ICMR organises first workshop for training in Reverse Pharmacology at KHS, Mumbai
The Indian Council of Medical Research (ICMR) organized the first workshop for training in Reverse Pharmacology (RP) at Kasturba Health Society- Medical Research Centre in Mumbai. Dr Arun Jamkar, Vice Chancellor, Maharashtra University of Health Sciences (MUHS) inaugurated the workshop.
At the workshop, the 22 trainees were from diverse streams – Ayurveda, modern medicine, pharmacology, biochemistry and physics.
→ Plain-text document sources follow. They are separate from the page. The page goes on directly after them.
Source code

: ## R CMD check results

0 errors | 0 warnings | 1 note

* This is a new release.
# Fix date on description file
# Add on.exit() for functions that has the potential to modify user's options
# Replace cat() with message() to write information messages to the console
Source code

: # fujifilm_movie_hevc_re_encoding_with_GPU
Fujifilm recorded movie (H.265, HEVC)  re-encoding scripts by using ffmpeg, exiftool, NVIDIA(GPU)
They represented institutes like Maharashtra University of Health Sciences, Nashik, Central Council for Research in Ayurveda, Institute of Ayurveda and Integrative Medicine, Bengaluru, Banaras Hindu University, Varanasi, amongst others.
The fortnight-long workshop from March 26 to April 9 was carefully divided into the experiential, exploratory and experimental domains of RP. Affiliated to leading industry and research organizations, the faculty – nearly 40 in number – presented the conceptual basis of RP, supported by their scientific studies, within the respective domains.
The workshop included site visits to advanced research units at KEM Hospital, Topiwala Nair Medical College, National Institute of Research in Reproductive Health, Therapeutic Drug Monitoring unit and also a medicinal plantation at Naman Trust.
Reverse Pharmacology, as a novel trans-discipline for drug discovery, has caught the imagination of the Pharmaceutical R & D. The path of Reverse Pharmacology, enunciated by Dr Ashok Vaidya, an eminent clinical scientist, in the early seventies, involves a journey from medicine to molecule or bedside to bench, unlike the ruling paradigm of molecules to medicine. India, with her pluralistic health care, offers a very rich reservoir of novel clinical observations. These bedside serendipitous discoveries or hits can be developed into drug leads and candidates by the RP path.
In 2007, the ICMR established the Advanced Centre of Reverse Pharmacology in Traditional Medicine – the first of its kind in the world – under the aegis of Kasturba Health Society (KHS)-Medical Research Center, Mumbai. KHS manages a 1000-bed Kasturba Hospital and a model rural medical college, Mahatma Gandhi Institute of Medical Sciences (MGIMS) at Sewagram, Wardha. It was initiated by Mahatma Gandhi as a small rural hospital, for women and children, which was nurtured for decades by Dr.Sushila Nayyar.